╭─ Given data
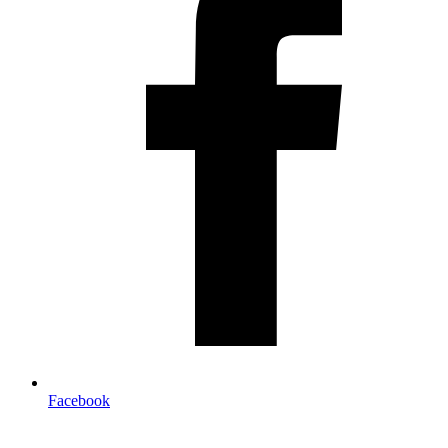
Facebook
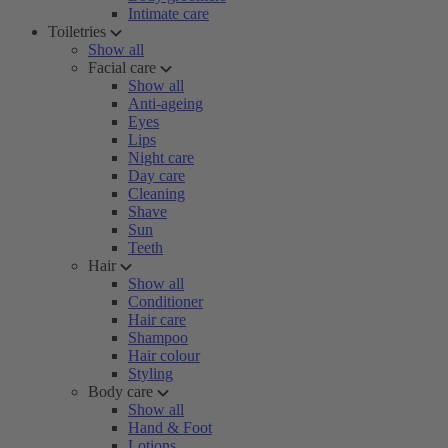
Intimate care
Toiletries
Show all
Facial care
Show all
Anti-ageing
Eyes
Lips
Night care
Day care
Cleaning
Shave
Sun
Teeth
Hair
Show all
Conditioner
Hair care
Shampoo
Hair colour
Styling
Body care
Show all
Hand & Foot
Lotions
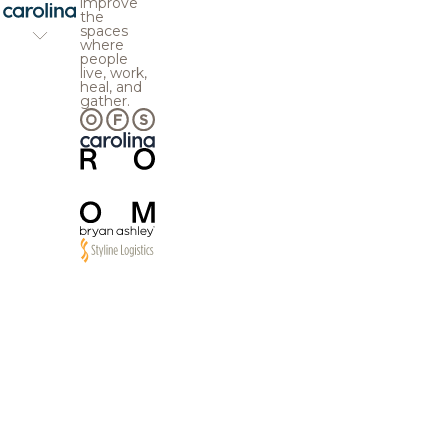
improve
the
spaces
where
people
live, work,
heal, and
gather.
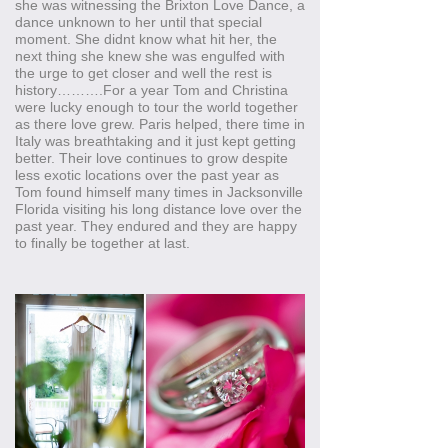
she was witnessing the Brixton Love Dance, a
dance unknown to her until that special
moment. She didnt know what hit her, the
next thing she knew she was engulfed with
the urge to get closer and well the rest is
history……….For a year Tom and Christina
were lucky enough to tour the world together
as there love grew. Paris helped, there time in
Italy was breathtaking and it just kept getting
better. Their love continues to grow despite
less exotic locations over the past year as
Tom found himself many times in Jacksonville
Florida visiting his long distance love over the
past year. They endured and they are happy
to finally be together at last.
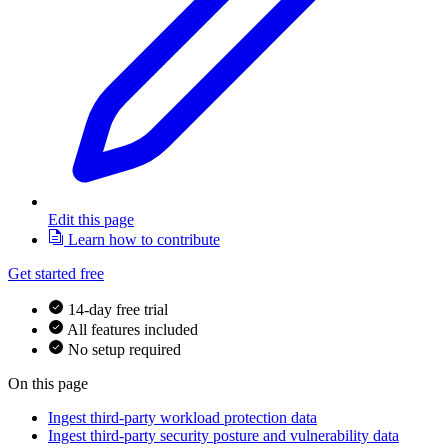
Edit this page
Learn how to contribute
Get started free
14-day free trial
All features included
No setup required
On this page
Ingest third-party workload protection data
Ingest third-party security posture and vulnerability data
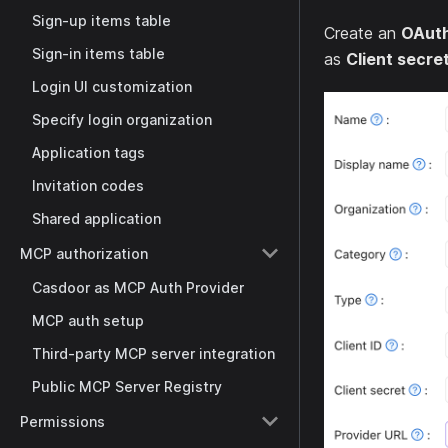
Sign-up items table
Create an
OAut
Sign-in items table
as
Client secre
Login UI customization
Specify login organization
Application tags
Invitation codes
Shared application
MCP authorization
Casdoor as MCP Auth Provider
MCP auth setup
Third-party MCP server integration
Public MCP Server Registry
Permissions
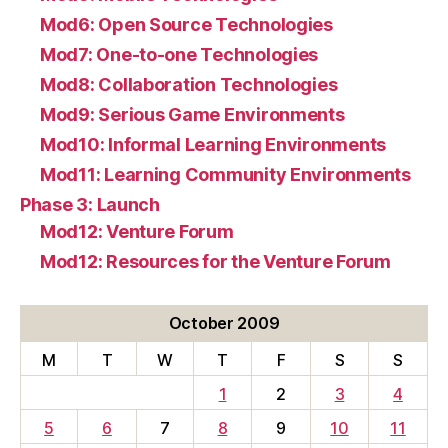
Mod6: Open Source Technologies
Mod7: One-to-one Technologies
Mod8: Collaboration Technologies
Mod9: Serious Game Environments
Mod10: Informal Learning Environments
Mod11: Learning Community Environments
Phase 3: Launch
Mod12: Venture Forum
Mod12: Resources for the Venture Forum
October 2009
M
T
W
T
F
S
S
1
2
3
4
5
6
7
8
9
10
11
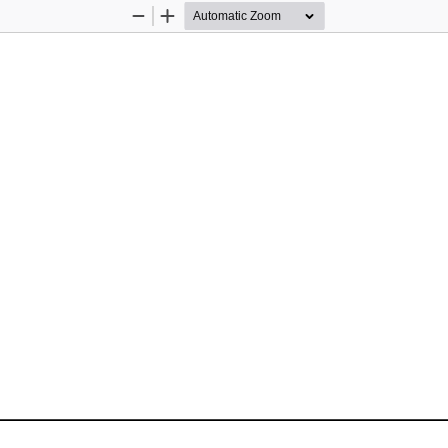
Zoom
Zoom
Out
In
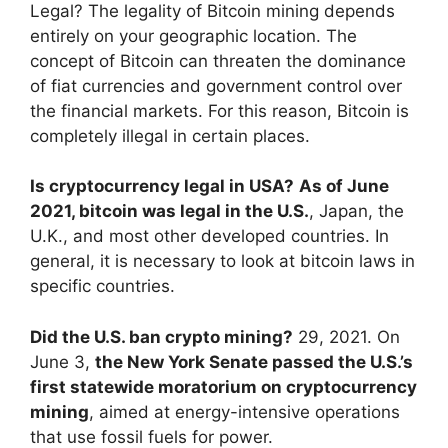
Legal? The legality of Bitcoin mining depends
entirely on your geographic location. The
concept of Bitcoin can threaten the dominance
of fiat currencies and government control over
the financial markets. For this reason, Bitcoin is
completely illegal in certain places.
Is cryptocurrency legal in USA?
As of June
2021, bitcoin was legal in the U.S.
, Japan, the
U.K., and most other developed countries. In
general, it is necessary to look at bitcoin laws in
specific countries.
Did the U.S. ban crypto mining?
29, 2021. On
June 3,
the New York Senate passed the U.S.’s
first statewide moratorium on cryptocurrency
mining
, aimed at energy-intensive operations
that use fossil fuels for power.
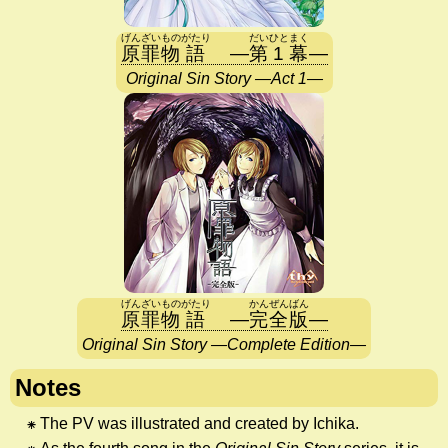
げん
ざい
もの
がたり
だい
ひと
まく
原
罪
物
語
―
第
1
幕
―
Original Sin Story ―Act 1―
げん
ざい
もの
がたり
かん
ぜん
ばん
原
罪
物
語
―
完
全
版
―
Original Sin Story ―Complete Edition―
Notes
The PV was illustrated and created by Ichika.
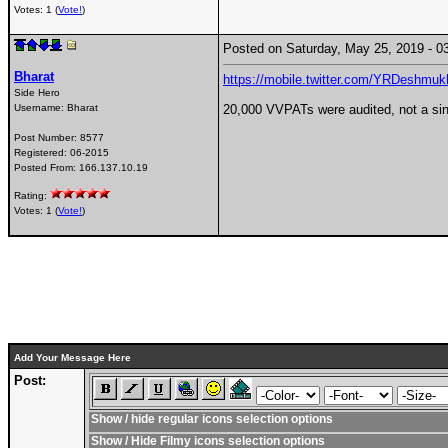
Votes: 1 (
Vote!
)
Posted on Saturday, May 25, 2019 -
Bharat
https://mobile.twitter.com/YRDeshmu
Side Hero
Username:
Bharat
20,000 VVPATs were audited, not a si
Post Number:
8577
Registered:
06-2015
Posted From:
166.137.10.19
Rating:
Votes: 1 (
Vote!
)
Add Your Message Here
Post:
Show / hide regular icons selection options
Show / Hide Filmy icons selection options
╰─
- _What the task requires_
Reproduce the text of all the entries above word for word, leaving out the pictures.

- _Result of the exercise_
Facebook
Intimate care
Toiletries
Show all
Facial care
Show all
Anti-ageing
Eyes
Lips
Night care
Day care
Cleaning
Shave
Sun
Teeth
Hair
Show all
Conditioner
Hair care
Shampoo
Hair colour
Styling
Body care
Show all
Hand & Foot
Lotions
improve
the
spaces
where
people
live, work,
heal, and
gather.
she was witnessing the Brixton Love Dance, a
dance unknown to her until that special
moment. She didnt know what hit her, the
next thing she knew she was engulfed with
the urge to get closer and well the rest is
history……….For a year Tom and Christina
were lucky enough to tour the world together
as there love grew. Paris helped, there time in
Italy was breathtaking and it just kept getting
better. Their love continues to grow despite
less exotic locations over the past year as
Tom found himself many times in Jacksonville
Florida visiting his long distance love over the
past year. They endured and they are happy
to finally be together at last.
Edit this page
Learn how to contribute
Get started free
14-day free trial
All features included
No setup required
On this page
Ingest third-party workload protection data
Ingest third-party security posture and vulnerability data
Sign-up items table
Create an
OAut
Sign-in items table
as
Client secre
Login UI customization
Specify login organization
Application tags
Invitation codes
Shared application
MCP authorization
Casdoor as MCP Auth Provider
MCP auth setup
Third-party MCP server integration
Public MCP Server Registry
Permissions
Mod6: Open Source Technologies
Mod7: One-to-one Technologies
Mod8: Collaboration Technologies
Mod9: Serious Game Environments
Mod10: Informal Learning Environments
Mod11: Learning Community Environments
Phase 3: Launch
Mod12: Venture Forum
Mod12: Resources for the Venture Forum
October 2009
M
T
W
T
F
S
S
1
2
3
4
5
6
7
8
9
10
11
Zoom
Zoom
Out
In
Legal? The legality of Bitcoin mining depends
entirely on your geographic location. The
concept of Bitcoin can threaten the dominance
of fiat currencies and government control over
the financial markets. For this reason, Bitcoin is
completely illegal in certain places.
Is cryptocurrency legal in USA?
As of June
2021, bitcoin was legal in the U.S.
, Japan, the
U.K., and most other developed countries. In
general, it is necessary to look at bitcoin laws in
specific countries.
Did the U.S. ban crypto mining?
29, 2021. On
June 3,
the New York Senate passed the U.S.’s
first statewide moratorium on cryptocurrency
mining
, aimed at energy-intensive operations
that use fossil fuels for power.
げん
ざい
もの
がたり
だい
ひと
まく
原
罪
物
語
―
第
1
幕
―
Original Sin Story ―Act 1―
げん
ざい
もの
がたり
かん
ぜん
ばん
原
罪
物
語
―
完
全
版
―
Original Sin Story ―Complete Edition―
Notes
The PV was illustrated and created by Ichika.
Votes: 1 (
Vote!
)
Posted on Saturday, May 25, 2019 -
Bharat
https://mobile.twitter.com/YRDeshmu
Side Hero
Username:
Bharat
20,000 VVPATs were audited, not a si
Post Number:
8577
Registered:
06-2015
Posted From:
166.137.10.19
Rating:
Votes: 1 (
Vote!
)
Add Your Message Here
Post:
Show / hide regular icons selection options
Show / Hide Filmy icons selection options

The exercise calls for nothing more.